He clenched his hands.

Pamela stood, reflecting profoundly, one needle-marked finger to her lip, her white brow drawn together under the shade of her hat.

Ten pounds to save a man’s honour. It seemed indeed a strangely small sum! As if he read her thought, he broke forth:

“I dreamt last night, three times over, that I tossed a double six at tric-trac, and ’tis the sixteenth of July and I am twenty-six. My Lord Sanquhar promised to give me my revenge at the Six Bells at six of the clock. ’Twas such a conjunction of luck as could not fail. I would have won back my I.O.U.’s. I would have returned my Lady Kilcroney the passage money to India. She wants to ship me to India, my dear, the inconvenient poor relation. Ah, she need not fear. I shall beg from her no more.What a farce it has all been! ’Tis time to put an end to it. Bless you for your sweet looks, my pretty child. Think of me only as one who, after life’s fitful fever, sleeps well. Aha! I shall sleep better I dare say, than my Lady Kilcroney when she has read the letter I sent to her anon!”

“One moment, Mr. Bellairs, since that’s your name,” said Pamela Pounce, with her wide, lovely smile. She dived into her reticule, and began to gather the coins together with counting digits. “If you’ll condescend to borrow of a person who goes in by the area gates, here are thirteen sovereigns at your service. I’ve just had a long bill paid me. And, oh,” cried Pamela, suddenly and unexpectedly bursting into tears, “I wish they were three hundred!”

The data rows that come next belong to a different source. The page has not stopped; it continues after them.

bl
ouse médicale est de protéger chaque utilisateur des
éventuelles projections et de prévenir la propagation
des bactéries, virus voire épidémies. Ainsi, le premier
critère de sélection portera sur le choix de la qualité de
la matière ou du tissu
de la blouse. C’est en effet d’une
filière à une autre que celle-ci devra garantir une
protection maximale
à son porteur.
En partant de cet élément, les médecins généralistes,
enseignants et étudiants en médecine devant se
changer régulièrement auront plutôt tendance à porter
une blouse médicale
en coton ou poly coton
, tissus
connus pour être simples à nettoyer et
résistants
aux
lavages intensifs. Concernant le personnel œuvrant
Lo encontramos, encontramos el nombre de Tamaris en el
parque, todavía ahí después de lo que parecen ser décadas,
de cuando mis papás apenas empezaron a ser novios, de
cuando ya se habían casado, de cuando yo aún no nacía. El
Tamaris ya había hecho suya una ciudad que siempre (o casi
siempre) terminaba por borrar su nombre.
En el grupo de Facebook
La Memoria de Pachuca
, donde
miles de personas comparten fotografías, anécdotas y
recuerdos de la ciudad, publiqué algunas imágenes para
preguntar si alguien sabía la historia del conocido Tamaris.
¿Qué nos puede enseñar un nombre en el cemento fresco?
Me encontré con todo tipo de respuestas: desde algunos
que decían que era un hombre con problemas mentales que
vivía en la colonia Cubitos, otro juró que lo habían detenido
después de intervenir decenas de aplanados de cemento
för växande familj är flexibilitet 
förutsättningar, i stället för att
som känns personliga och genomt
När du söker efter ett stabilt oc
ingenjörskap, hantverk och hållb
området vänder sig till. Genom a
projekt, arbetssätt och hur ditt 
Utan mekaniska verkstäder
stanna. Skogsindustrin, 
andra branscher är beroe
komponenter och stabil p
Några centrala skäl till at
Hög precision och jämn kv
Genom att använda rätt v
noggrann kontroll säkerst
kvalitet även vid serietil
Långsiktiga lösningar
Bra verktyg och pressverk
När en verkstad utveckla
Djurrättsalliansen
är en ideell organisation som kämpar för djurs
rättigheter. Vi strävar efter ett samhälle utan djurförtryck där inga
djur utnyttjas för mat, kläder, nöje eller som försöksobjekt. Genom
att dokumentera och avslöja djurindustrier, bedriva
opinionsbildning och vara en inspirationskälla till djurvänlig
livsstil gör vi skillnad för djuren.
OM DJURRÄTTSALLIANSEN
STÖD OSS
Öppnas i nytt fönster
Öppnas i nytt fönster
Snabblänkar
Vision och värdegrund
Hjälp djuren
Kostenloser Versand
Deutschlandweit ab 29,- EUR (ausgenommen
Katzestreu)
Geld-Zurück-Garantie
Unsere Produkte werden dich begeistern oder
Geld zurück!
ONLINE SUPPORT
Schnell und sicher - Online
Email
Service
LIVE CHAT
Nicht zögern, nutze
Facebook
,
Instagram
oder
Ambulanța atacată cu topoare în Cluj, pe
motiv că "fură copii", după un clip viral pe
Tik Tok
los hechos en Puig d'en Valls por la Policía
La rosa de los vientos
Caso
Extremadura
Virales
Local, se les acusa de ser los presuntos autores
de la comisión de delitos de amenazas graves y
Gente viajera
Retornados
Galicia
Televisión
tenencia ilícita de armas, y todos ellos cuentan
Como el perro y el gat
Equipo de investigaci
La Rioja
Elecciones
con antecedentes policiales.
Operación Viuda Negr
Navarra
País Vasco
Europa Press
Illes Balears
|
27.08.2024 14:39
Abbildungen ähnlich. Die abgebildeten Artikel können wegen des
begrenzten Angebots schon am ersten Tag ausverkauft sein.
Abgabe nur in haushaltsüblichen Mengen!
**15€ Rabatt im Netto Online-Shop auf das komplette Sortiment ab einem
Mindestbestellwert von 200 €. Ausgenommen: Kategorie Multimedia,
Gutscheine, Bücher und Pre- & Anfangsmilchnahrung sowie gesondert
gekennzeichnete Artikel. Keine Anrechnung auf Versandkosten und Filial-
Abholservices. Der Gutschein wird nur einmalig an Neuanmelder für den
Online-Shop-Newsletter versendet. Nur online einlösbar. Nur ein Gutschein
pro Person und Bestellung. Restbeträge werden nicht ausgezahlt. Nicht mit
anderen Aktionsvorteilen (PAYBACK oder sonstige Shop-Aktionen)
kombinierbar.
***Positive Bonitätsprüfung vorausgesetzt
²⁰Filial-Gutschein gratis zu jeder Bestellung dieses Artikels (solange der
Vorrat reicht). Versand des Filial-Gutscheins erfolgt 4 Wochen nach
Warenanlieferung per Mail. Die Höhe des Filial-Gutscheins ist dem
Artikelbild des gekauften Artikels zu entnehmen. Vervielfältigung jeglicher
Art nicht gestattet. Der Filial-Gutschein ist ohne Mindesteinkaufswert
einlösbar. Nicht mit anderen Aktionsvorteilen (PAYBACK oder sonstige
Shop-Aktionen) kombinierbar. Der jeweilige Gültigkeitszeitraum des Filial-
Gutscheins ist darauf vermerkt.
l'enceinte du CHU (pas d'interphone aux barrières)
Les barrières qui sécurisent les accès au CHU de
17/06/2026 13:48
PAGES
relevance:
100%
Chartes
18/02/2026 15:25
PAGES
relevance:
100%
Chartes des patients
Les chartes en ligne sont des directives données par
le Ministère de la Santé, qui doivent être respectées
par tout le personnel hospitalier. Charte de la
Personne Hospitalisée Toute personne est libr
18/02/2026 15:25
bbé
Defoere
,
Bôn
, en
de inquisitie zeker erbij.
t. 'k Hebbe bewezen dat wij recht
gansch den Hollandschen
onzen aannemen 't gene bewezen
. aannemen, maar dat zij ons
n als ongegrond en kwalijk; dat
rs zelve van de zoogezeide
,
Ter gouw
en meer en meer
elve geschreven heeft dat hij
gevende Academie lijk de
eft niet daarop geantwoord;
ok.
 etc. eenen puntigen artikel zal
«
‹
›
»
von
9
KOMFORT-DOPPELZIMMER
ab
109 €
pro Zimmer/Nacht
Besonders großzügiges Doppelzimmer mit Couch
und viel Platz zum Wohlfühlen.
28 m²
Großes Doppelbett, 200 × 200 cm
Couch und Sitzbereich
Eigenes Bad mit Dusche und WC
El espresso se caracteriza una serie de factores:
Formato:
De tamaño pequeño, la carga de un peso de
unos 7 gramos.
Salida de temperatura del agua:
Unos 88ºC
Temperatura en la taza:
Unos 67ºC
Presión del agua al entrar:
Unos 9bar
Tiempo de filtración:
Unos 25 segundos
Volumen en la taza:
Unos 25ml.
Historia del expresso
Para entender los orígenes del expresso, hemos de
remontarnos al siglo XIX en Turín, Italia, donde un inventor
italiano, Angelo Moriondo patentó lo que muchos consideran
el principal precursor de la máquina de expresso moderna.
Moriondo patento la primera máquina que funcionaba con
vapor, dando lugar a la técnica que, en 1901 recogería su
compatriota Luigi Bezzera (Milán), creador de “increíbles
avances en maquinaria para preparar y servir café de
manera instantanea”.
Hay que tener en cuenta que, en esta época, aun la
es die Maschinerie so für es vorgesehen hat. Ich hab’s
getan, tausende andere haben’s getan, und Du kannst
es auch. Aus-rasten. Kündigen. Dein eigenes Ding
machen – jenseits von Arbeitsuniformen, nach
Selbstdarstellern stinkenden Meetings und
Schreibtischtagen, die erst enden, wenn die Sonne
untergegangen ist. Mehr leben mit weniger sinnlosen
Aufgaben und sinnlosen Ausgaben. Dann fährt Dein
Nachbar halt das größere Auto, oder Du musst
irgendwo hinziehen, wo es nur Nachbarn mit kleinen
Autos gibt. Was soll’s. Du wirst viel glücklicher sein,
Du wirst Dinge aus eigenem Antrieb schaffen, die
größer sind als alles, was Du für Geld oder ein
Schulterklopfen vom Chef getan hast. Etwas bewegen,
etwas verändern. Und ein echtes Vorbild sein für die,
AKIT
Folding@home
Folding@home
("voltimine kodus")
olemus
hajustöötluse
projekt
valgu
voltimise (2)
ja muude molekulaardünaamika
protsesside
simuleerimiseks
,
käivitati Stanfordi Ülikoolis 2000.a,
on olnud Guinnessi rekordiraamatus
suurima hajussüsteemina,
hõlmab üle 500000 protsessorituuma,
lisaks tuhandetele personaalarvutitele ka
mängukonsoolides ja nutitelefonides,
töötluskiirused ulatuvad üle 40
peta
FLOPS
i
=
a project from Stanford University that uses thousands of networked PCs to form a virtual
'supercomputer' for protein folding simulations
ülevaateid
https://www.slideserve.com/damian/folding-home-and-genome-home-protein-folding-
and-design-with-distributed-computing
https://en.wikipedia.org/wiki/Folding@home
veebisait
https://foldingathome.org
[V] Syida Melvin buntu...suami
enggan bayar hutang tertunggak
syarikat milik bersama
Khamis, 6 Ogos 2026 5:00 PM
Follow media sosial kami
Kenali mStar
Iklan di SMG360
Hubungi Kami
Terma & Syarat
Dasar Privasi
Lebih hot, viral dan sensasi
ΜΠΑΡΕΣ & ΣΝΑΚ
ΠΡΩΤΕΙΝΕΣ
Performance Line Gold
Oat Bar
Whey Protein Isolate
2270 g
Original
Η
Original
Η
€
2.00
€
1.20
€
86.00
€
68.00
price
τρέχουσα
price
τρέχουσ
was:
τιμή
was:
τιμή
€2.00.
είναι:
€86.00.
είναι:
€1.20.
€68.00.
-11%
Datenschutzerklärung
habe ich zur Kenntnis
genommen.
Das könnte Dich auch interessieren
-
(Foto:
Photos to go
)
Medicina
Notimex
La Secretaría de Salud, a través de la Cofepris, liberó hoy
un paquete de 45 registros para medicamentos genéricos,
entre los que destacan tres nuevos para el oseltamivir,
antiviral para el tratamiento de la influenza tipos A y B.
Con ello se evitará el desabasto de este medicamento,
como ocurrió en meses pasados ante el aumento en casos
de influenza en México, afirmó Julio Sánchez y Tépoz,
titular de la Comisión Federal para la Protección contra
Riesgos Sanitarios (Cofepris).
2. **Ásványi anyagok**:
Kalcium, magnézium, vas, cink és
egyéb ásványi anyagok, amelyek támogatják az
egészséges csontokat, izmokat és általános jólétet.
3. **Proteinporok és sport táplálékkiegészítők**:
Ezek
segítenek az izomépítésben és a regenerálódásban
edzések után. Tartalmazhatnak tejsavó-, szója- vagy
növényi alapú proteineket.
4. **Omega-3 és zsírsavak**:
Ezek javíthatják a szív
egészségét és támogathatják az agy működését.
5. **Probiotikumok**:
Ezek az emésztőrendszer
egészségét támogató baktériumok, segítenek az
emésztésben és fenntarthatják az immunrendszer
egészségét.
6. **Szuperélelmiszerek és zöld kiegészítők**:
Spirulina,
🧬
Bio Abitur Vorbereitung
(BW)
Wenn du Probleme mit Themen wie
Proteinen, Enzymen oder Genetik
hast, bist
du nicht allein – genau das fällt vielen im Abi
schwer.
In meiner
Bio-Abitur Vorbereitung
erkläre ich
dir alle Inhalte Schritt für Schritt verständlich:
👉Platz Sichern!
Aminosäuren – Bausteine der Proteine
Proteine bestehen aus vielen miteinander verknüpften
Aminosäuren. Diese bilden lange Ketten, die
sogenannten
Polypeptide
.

“Gracious heavens!” said the young gentleman.

“If you don’t take them I’ll never know another happy moment,” sobbed Pamela. “Oh, how could I? Oh, sir, don’t say ‘No,’ because I am just a poor girl.”

“Nay then. I won’t say ‘No.’ Upon my soul, I don’t care if you go in at the coal hole, you’ve the finest spirit and the prettiest face, ay, and the warmest heart I’ve ever met in woman.”

He held out his hand, and she put the money into it. He hesitated then, and looked at her; and perhaps because of some warning that flashed through her wet eyes, or perhaps because of some innate spring of good breeding in him, he only kissed the hand that had been strong to save him.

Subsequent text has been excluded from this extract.